Ronceray Nathan, Bennani Salim, Mitsioni Marianna Fanouria, Siegel Nicole, Marcaida Maria J, Bruschini Claudio, Charbon Edoardo, Roy Rahul, Dal Peraro Matteo, Acuna Guillermo P, Radenovic Aleksandra
Institute of Bioengineering, School of Engineering, EPFL, Lausanne, Switzerland.
NCCR Bio-Inspired Materials, EPFL, Lausanne, Switzerland.
Light Sci Appl. 2025 Aug 4;14(1):258. doi: 10.1038/s41377-025-01901-2.
Fluorescence lifetime imaging microscopy (FLIM) is a powerful tool to discriminate fluorescent molecules or probe their nanoscale environment. Traditionally, FLIM uses time-correlated single-photon counting (TCSPC), which is precise but intrinsically low-throughput due to its dependence on point detectors. Although time-gated cameras have demonstrated the potential for high-throughput FLIM in bright samples with dense labeling, their use in single-molecule microscopy has not been explored extensively. Here, we report fast and accurate single-molecule FLIM with a commercial time-gated single-photon camera. Our optimized acquisition scheme achieves single-molecule lifetime measurements with a precision only about three times less than TCSPC, while imaging with a large number of pixels (512 × 512) allowing for the spatial multiplexing of over 3000 molecules. With this approach, we demonstrate parallelized lifetime measurements of large numbers of labeled pore-forming proteins on supported lipid bilayers, and temporal single-molecule Förster resonance energy transfer measurements at 5-25 Hz. This method holds considerable promise for the advancement of multi-target single-molecule localization microscopy and biopolymer sequencing.

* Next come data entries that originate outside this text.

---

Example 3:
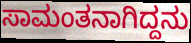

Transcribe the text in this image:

ಸಾಮಂತನಾಗಿದ್ದನು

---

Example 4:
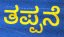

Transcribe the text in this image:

ತಪ್ಪನೆ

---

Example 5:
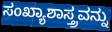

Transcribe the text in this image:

ಸಂಖ್ಯಾಶಾಸ್ತ್ರವನ್ನು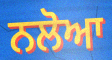
ਨਲੋਆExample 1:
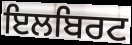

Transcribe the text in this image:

ਇਲਬਿਰਟ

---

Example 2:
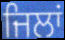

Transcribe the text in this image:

ਜਿਲਾਂ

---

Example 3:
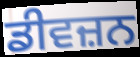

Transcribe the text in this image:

ਡੀਵਜ਼ਨ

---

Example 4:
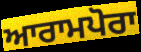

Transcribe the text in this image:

ਆਰਾਮਪੋਰਾ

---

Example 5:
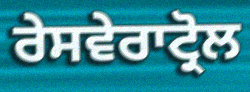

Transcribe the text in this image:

ਰੇਸਵੇਰਾਟ੍ਰੋਲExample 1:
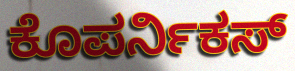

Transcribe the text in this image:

ಕೊಪರ್ನಿಕಸ್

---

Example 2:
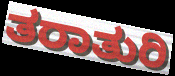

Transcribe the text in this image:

ತರಾತುರಿ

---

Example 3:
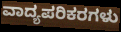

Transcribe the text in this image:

ವಾದ್ಯಪರಿಕರಗಳು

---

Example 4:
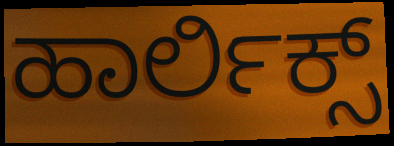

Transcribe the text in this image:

ಹಾರ್ಲಿಕ್ಸ್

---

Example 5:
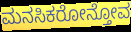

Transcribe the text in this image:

ಮನಸಿಕರೋನ್ತೋವ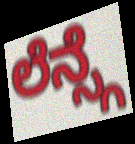
ಲೆನ್ಸ್ಗೆ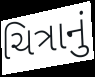
ચિત્રાનું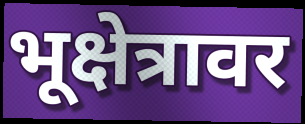
भूक्षेत्रावर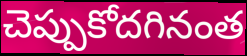
చెప్పుకోదగినంత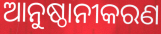
ଆନୁଷ୍ଠାନୀକରଣ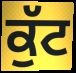
ਕੁੱਟ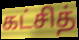
கட்சித்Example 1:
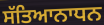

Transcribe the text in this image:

ਸੱਤਿਆਨਾਧਨ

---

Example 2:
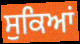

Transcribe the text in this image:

ਸੁਕਿਆਂ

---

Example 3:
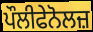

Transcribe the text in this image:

ਪੌਲੀਫੇਨੋਲਜ਼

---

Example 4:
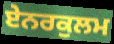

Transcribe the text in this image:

ਏਨਰਕੁਲਮ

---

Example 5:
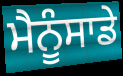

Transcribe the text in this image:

ਮੈਨੂੰਸਾਡੇ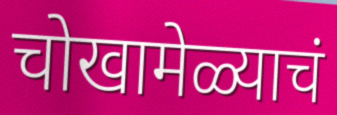
चोखामेळ्याचं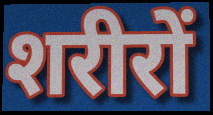
शरीरोंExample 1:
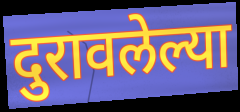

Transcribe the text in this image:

दुरावलेल्या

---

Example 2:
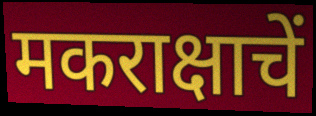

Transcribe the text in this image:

मकराक्षाचें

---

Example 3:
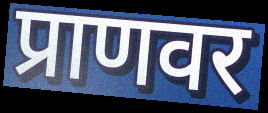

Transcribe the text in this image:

प्राणवर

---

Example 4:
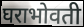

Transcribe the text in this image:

घराभोवती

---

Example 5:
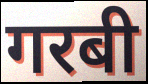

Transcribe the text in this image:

गरबी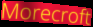
Morecroft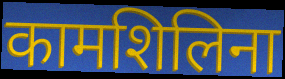
कामशिलिनाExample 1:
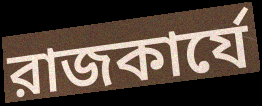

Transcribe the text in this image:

রাজকার্যে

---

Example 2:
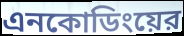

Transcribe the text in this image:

এনকোডিংয়ের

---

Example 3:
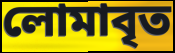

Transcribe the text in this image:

লোমাবৃত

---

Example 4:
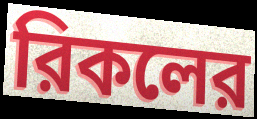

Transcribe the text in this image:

রিকলের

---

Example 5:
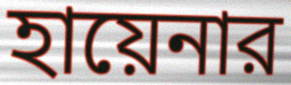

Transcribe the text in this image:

হায়েনার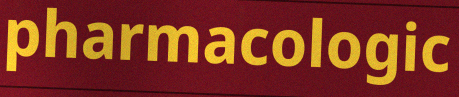
pharmacologicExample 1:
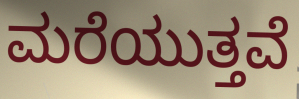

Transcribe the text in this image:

ಮರೆಯುತ್ತವೆ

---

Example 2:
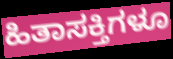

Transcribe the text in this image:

ಹಿತಾಸಕ್ತಿಗಳೂ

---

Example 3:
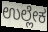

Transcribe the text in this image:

ಉಲ್ಲೇಕ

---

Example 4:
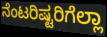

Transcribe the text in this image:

ನೆಂಟರಿಷ್ಟರಿಗೆಲ್ಲಾ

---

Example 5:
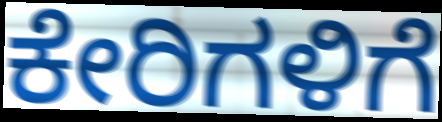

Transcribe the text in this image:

荧光寿命成像显微镜(FLIM)是一种用于区分荧光分子或探测其纳米级环境的强大工具。传统上,FLIM采用时间相关单光子计数(TCSPC)技术,该技术精确,但由于依赖点探测器,本质上通量较低。尽管时间选通相机已证明在具有密集标记的明亮样品中进行高通量FLIM的潜力,但其在单分子显微镜中的应用尚未得到广泛探索。在此,我们报道了使用商用时间选通单光子相机实现快速且准确的单分子FLIM。我们优化的采集方案实现了单分子寿命测量,其精度仅比TCSPC低约三倍,同时可对大量像素(512×512)进行成像,从而实现3000多个分子的空间复用。通过这种方法,我们展示了在支持的脂质双分子层上对大量标记的成孔蛋白进行并行寿命测量,以及在5 - 25 Hz下进行时间分辨单分子Förster共振能量转移测量。该方法对于多靶点单分子定位显微镜和生物聚合物测序的发展具有很大的前景。